**ЗАДАНИЯ**
A – Пожалуйста, ответьте по интервью с Евгением Кулаковым: в котором часу он встаёт в те дни, когда дочь ездит на каток?
B – Напишите продолжение интервью с Евгением Кулаковым, начиная сразу после его последней реплики.

**ПРЕДЛОЖЕННЫЙ ОТРЫВОК**

******************************

Когда видишь работу этого актёра в театре или в кино, ему всегда веришь и сопереживаешь. Его персонажи всегда живые, трогательные и не похожи ни на кого, как и он сам. В гостях у «Жизни» звезда сериалов «След» и «Физрук» Евгений Кулаков.
– Чтобы раскрыть человека…
– Нужно его напоить.
– Идея отличная, Евгений, но я о другом. Нужно спросить его про распорядок дня. Какой у Вас распорядок?
– Чем активнее, тем лучше. Я люблю, когда у меня на день назначено много дел и чтобы на одно я обязательно опаздывал. Тогда мне максимально комфортно.
– В котором часу Вы встаёте?
– Примерно в 8.30 подъём. Либо на работу, либо к детям. У малышки, естественно, садик, у парня – школа, его туда возит сиделка, но я должен вызвать такси. Дочь ещё два раза ездит на каток – в эти дни подъём в 6.30. Встаём мы по будильнику – кто сам проснётся в 7 утра? Мы все – совы… Мы не завтракаем. Только сын – у него отдельная полка в холодильнике. Еду мы готовим ему с вечера. У Ильи ДЦП и аутизм, поэтому ему нельзя выбирать еду самому – он выберет что-то повкуснее, например, колбасу, и он это делает довольно часто. А засыпает Илья поздно – в три часа ночи и в школу ходит к часу дня…
– Вы тоже, получается, засыпаете в три часа ночи?
– У нас с женой вахтовая система.
– Вы с женой вместе играете в новом спектакле. Это тяжело?
– Нет, даже наоборот, появляются новые краски. Актёр ведь забывает, кто перед ним.
– Творческие конфликты?
– Постоянно! Мы даже дома стараемся не репетировать, потому что дети начинают волноваться. Мы ругаемся… Понимаете, актёру всегда неприятно, когда коллега делает ему замечание. Но это пустейшие замечания, и нам нравится играть это вместе. Мы наслаждаемся.
– О чём этот спектакль?
– О преданности, поддержке, о том, что нельзя бросать того, кто рядом, о женской силе. Если бы не Надежда Мандельштам, мы бы и не узнали стихов её супруга. Она всё сохранила, всё запомнила. Бродский, по-моему, написал про неё: «Взгляд как уголёк, посмотришь – обожжёшься». Даже в старости она сохранила активность.
– Почему Ольга для афиши взяла девичью фамилию?
– А это не девичья фамилия. Эта фамилия её отца, а девичья фамилия у Ольги мамина.

******************************

**ИСХОДНЫЕ ДАННЫЕ**
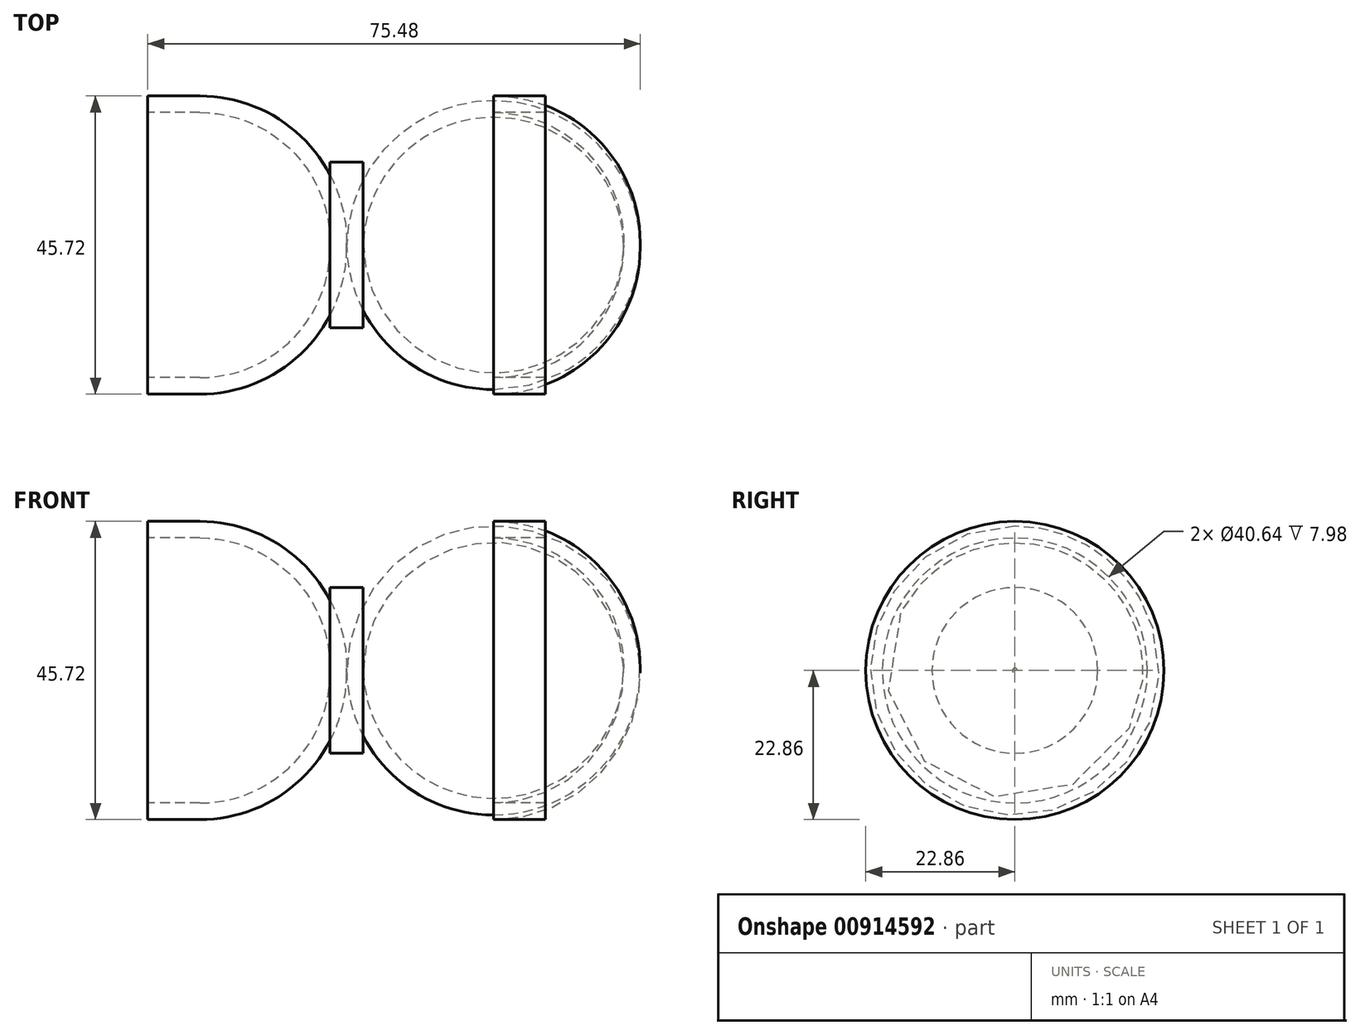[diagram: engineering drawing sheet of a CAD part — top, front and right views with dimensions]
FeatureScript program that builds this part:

******************************

**ОТВЕТЫ К ЗАДАНИЯМ**
A – В 6.30.

B –
– Как у вас всё интересно…
– Да, у Ольги всё интересно. У её папы фамилия Бужор, а мама – Васильева. Как рассказывает мама, когда-то Бужор был красным генералом, а Васильев – белым генералом, и они воевали друг с другом. И, как говорит мама, в Ольге сейчас этот конфликт.
– Так почему же Ольга на афише не Кулакова?
– Она сказала так: «Менять Васильеву на Кулакову – хрен редьки не слаще». А Бужор – это что-то красивое! В общем, жена фамилию так и не поменяла.
– Вы получили израильское гражданство всей семьёй. Это сложно?
– При фамилии Бужор – нет!
– Это означает, что Ваша дочь, когда вырастет, пойдёт в израильскую армию?
– Если она будет жить там, то да, будет обязана, но меня это не пугает…
– Вы присутствовали на родах дочки…
– Это было чудо! Мы ходили вместе на курсы, и это было крайне полезно. В общем, у меня не было страха. А вот во время появления на свет Ильи меня рядом не было – он родился в Одессе, а я в Москве играл в спектакле.
– Как Вы помогали Ольге при рождении дочери?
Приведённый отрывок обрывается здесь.